■ MATERIAL PROVIDED
****************

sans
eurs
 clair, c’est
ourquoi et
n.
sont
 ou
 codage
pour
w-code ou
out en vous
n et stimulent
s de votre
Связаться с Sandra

****************

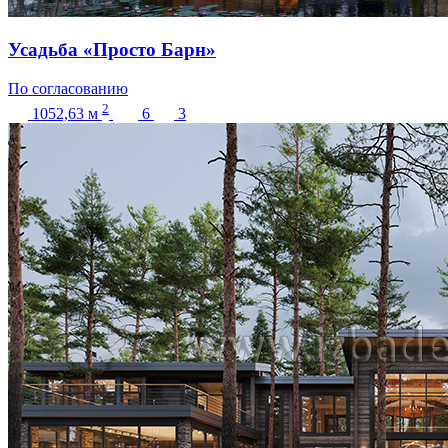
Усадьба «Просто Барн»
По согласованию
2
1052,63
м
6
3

****************

■ PROBLEM TO WORK ON
The answer is the run of lines above from the line containing "out en vous" through the line containing "Связаться с Sandra", copied exactly and alone.

■ WRITTEN RESPONSE
out en vous
n et stimulent
s de votre
Связаться с Sandra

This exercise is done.